* Data segment:
☆ ☆ ☆ ☆ ☆

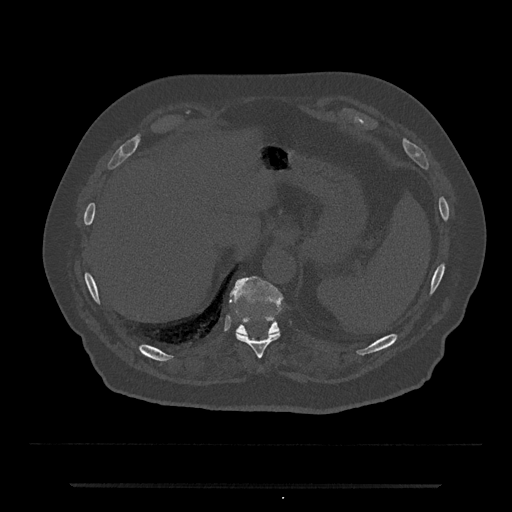
CT including the spine, one axial slice. Position 685 of 797 along the scan axis. 120 kVp. Bone window (W 1800 / L 400 HU). 0.5 mm slice thickness. 512 × 512 image matrix, field of view 434 × 434 mm. Patient: male, 80 years. From the clinical record (not read from this slice): primary cancer: prostate; vertebrae with lytic lesions (as recorded): L1, T11.
Annotated regions visible in this slice (semi-automatic segmentation, software-assisted and operator-edited):
- T10 vertebra: bounding box [x1, y1, x2, y2] px = [236, 331, 280, 359]
- T11 vertebra: [230, 276, 282, 335]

☆ ☆ ☆ ☆ ☆

* Problem to solve: Copy all of the data above exactly. Leave out every picture.

* The answer:
CT including the spine, one axial slice. Position 685 of 797 along the scan axis. 120 kVp. Bone window (W 1800 / L 400 HU). 0.5 mm slice thickness. 512 × 512 image matrix, field of view 434 × 434 mm. Patient: male, 80 years. From the clinical record (not read from this slice): primary cancer: prostate; vertebrae with lytic lesions (as recorded): L1, T11.
Annotated regions visible in this slice (semi-automatic segmentation, software-assisted and operator-edited):
- T10 vertebra: bounding box [x1, y1, x2, y2] px = [236, 331, 280, 359]
- T11 vertebra: [230, 276, 282, 335]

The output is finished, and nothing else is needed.